+++ INPUT MATERIAL

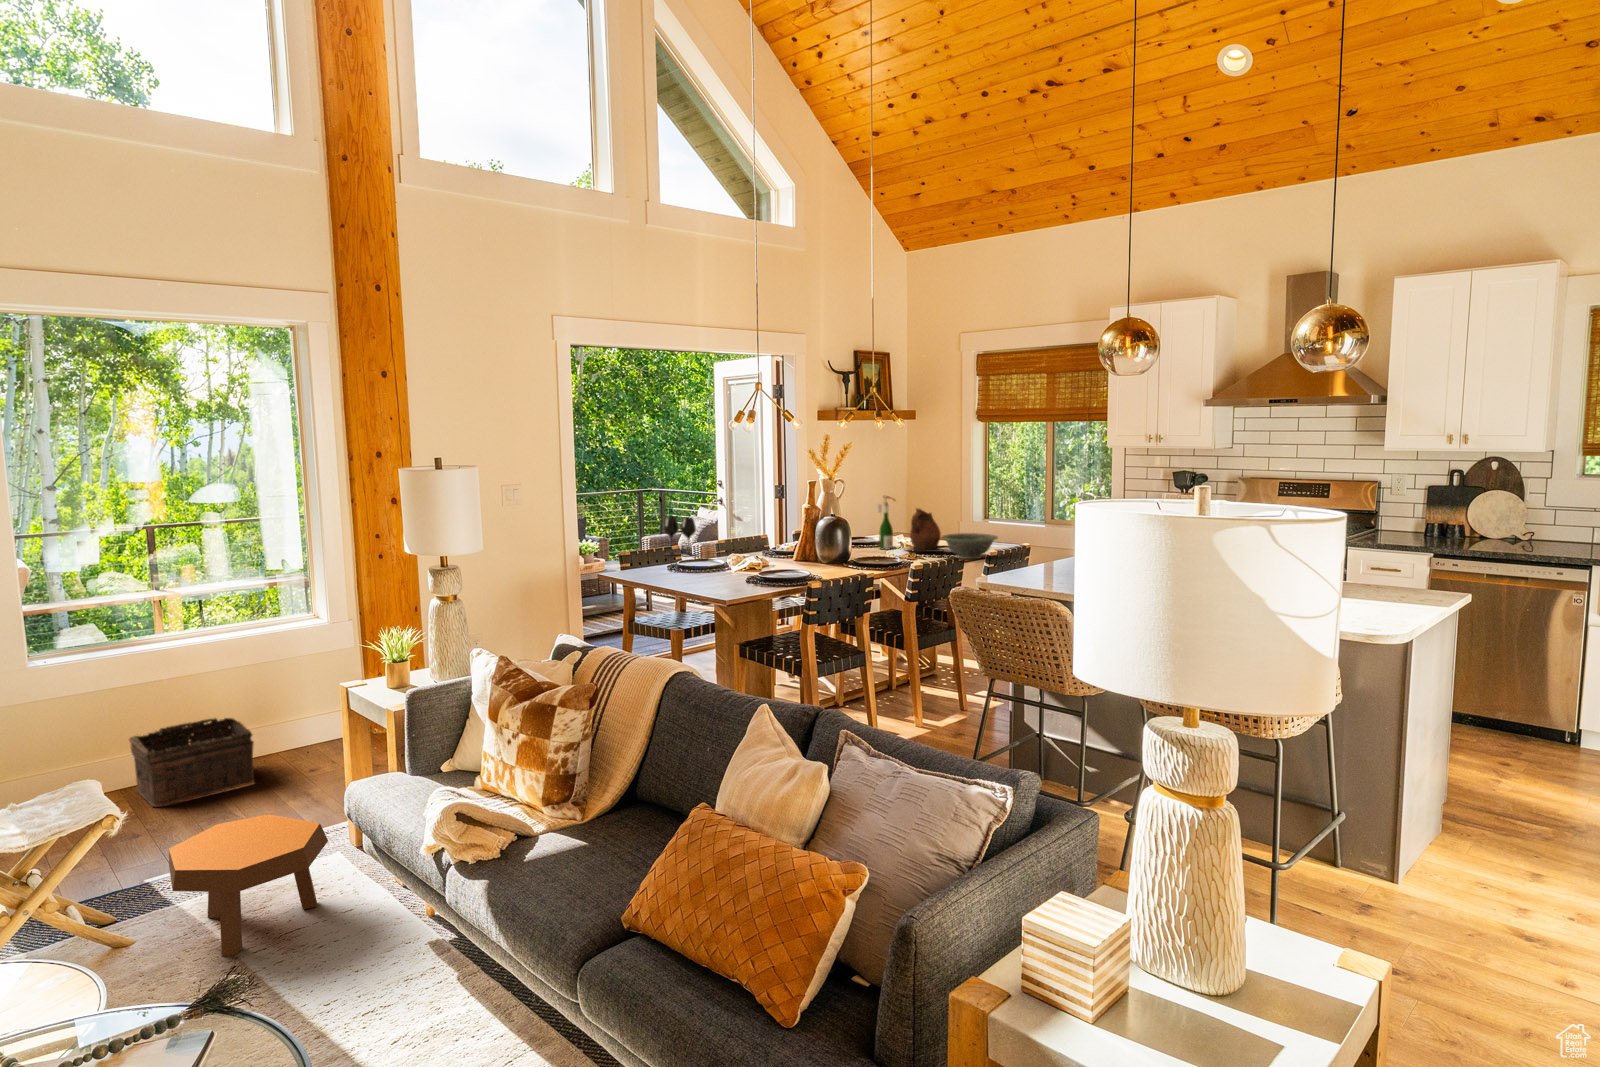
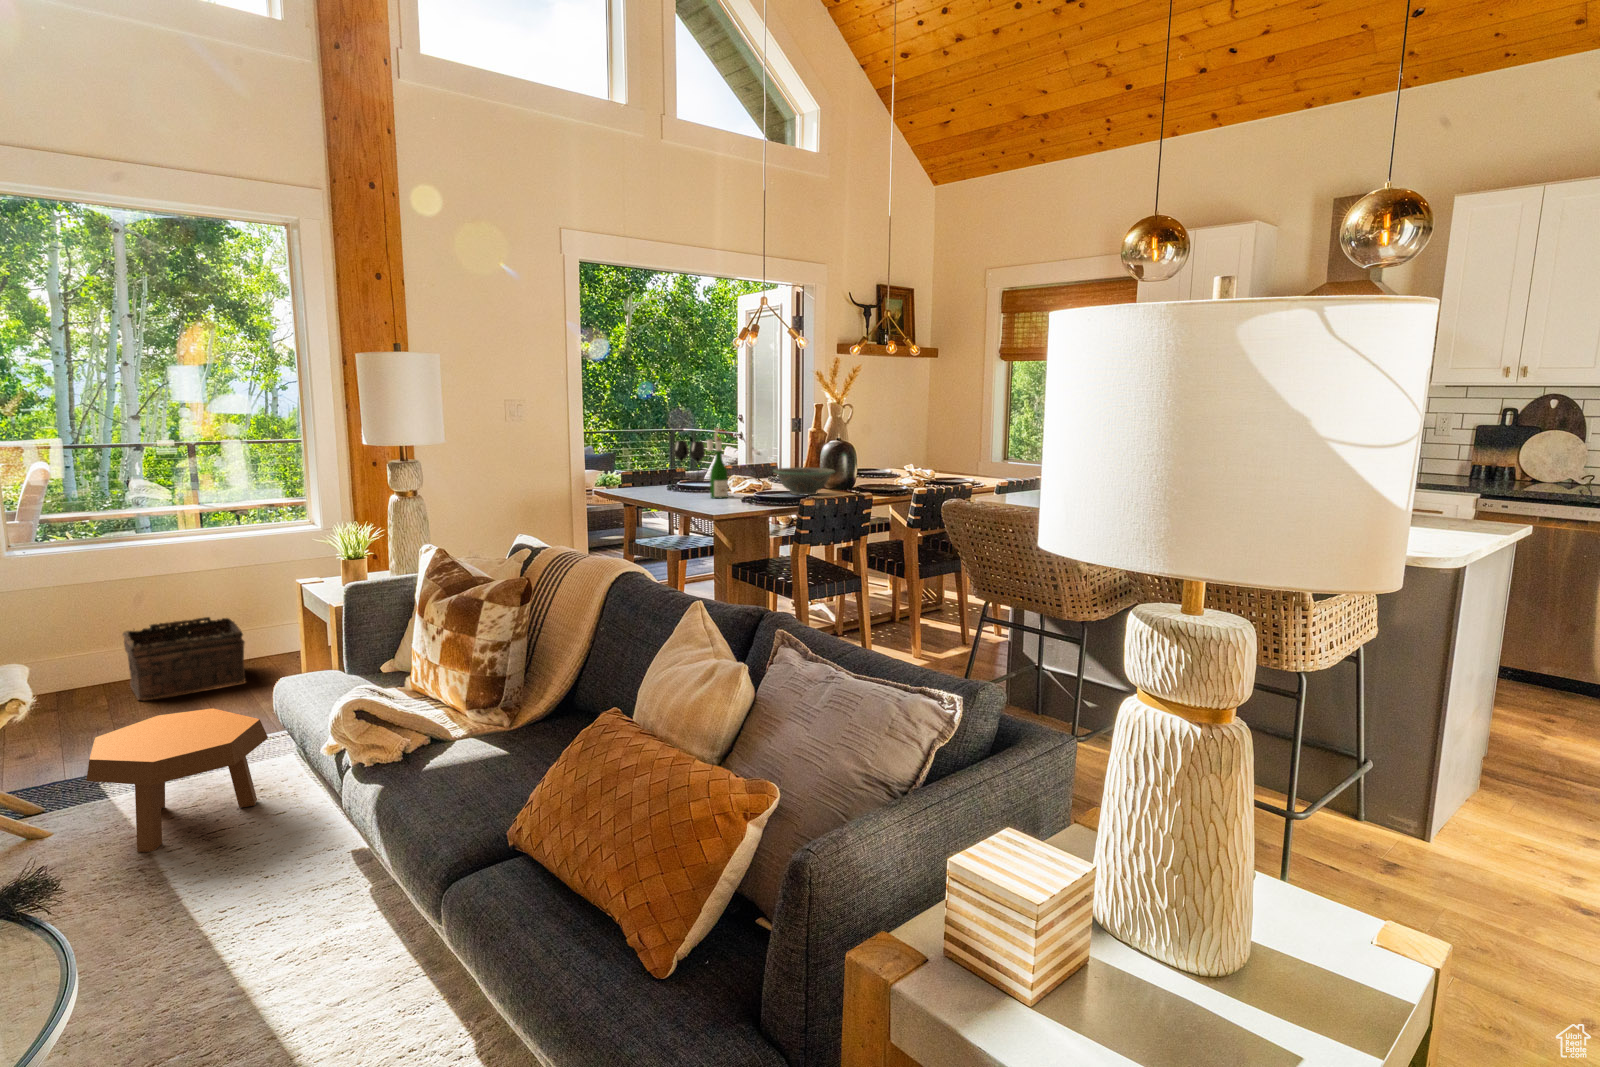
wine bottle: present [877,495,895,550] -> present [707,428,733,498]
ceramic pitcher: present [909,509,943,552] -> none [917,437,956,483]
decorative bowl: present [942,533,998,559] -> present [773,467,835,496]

++++++
+++ INPUT MATERIAL

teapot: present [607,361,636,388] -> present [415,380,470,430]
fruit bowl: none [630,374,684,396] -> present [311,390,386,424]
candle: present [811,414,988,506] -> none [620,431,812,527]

++++++

*WHAT THE EXERCISE ASKS*
Taking the line with "wine bottle: present" as the first and the line with "decorative bowl: present" as the last, retype that stretch of the data above exactly, with no other lines.

*WRITTEN RESPONSE*
wine bottle: present [877,495,895,550] -> present [707,428,733,498]
ceramic pitcher: present [909,509,943,552] -> none [917,437,956,483]
decorative bowl: present [942,533,998,559] -> present [773,467,835,496]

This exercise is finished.